start Records to process

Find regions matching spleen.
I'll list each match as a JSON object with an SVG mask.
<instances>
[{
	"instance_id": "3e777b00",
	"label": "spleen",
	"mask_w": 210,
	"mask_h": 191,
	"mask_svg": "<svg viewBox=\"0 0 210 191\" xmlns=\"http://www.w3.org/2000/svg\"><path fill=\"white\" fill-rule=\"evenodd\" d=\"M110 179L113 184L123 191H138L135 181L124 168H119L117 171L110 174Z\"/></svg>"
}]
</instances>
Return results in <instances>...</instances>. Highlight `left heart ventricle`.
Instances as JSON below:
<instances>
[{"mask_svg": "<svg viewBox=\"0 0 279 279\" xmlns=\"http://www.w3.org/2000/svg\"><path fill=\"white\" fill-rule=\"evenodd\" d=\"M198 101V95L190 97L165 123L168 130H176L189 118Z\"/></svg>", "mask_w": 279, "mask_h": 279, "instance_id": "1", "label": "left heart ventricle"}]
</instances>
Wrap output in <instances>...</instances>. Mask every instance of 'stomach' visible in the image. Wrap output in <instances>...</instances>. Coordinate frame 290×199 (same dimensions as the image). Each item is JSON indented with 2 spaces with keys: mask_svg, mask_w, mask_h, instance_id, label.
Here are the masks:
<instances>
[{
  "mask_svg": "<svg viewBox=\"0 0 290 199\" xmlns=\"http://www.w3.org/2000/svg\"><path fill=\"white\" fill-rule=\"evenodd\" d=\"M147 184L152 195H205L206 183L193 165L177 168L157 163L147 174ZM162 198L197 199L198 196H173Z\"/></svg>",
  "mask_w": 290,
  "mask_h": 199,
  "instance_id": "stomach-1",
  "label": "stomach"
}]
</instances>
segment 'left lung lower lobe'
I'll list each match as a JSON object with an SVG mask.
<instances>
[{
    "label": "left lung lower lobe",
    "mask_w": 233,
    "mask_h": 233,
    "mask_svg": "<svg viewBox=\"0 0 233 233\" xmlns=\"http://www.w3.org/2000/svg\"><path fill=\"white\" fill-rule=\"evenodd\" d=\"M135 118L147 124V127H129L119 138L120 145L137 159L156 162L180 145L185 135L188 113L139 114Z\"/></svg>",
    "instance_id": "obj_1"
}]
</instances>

end Records to process

- **Objective**: Please edit the items starting with the line that contains "Return results in" and going on through the end of the items, changing "Highlight" to "Mark" and leaving all else unchanged. Return only those lines.

- **Complete output**:
Return results in <instances>...</instances>. Mark `left heart ventricle`.
Instances as JSON below:
<instances>
[{"mask_svg": "<svg viewBox=\"0 0 279 279\" xmlns=\"http://www.w3.org/2000/svg\"><path fill=\"white\" fill-rule=\"evenodd\" d=\"M198 101V95L190 97L165 123L168 130H176L189 118Z\"/></svg>", "mask_w": 279, "mask_h": 279, "instance_id": "1", "label": "left heart ventricle"}]
</instances>
Wrap output in <instances>...</instances>. Mask every instance of 'stomach' visible in the image. Wrap output in <instances>...</instances>. Coordinate frame 290×199 (same dimensions as the image). Each item is JSON indented with 2 spaces with keys: mask_svg, mask_w, mask_h, instance_id, label.
Here are the masks:
<instances>
[{
  "mask_svg": "<svg viewBox=\"0 0 290 199\" xmlns=\"http://www.w3.org/2000/svg\"><path fill=\"white\" fill-rule=\"evenodd\" d=\"M147 184L152 195H205L206 183L193 165L177 168L157 163L147 174ZM162 198L197 199L198 196H173Z\"/></svg>",
  "mask_w": 290,
  "mask_h": 199,
  "instance_id": "stomach-1",
  "label": "stomach"
}]
</instances>
segment 'left lung lower lobe'
I'll list each match as a JSON object with an SVG mask.
<instances>
[{
    "label": "left lung lower lobe",
    "mask_w": 233,
    "mask_h": 233,
    "mask_svg": "<svg viewBox=\"0 0 233 233\" xmlns=\"http://www.w3.org/2000/svg\"><path fill=\"white\" fill-rule=\"evenodd\" d=\"M135 118L147 124V127H129L119 138L120 145L137 159L156 162L180 145L185 135L188 113L139 114Z\"/></svg>",
    "instance_id": "obj_1"
}]
</instances>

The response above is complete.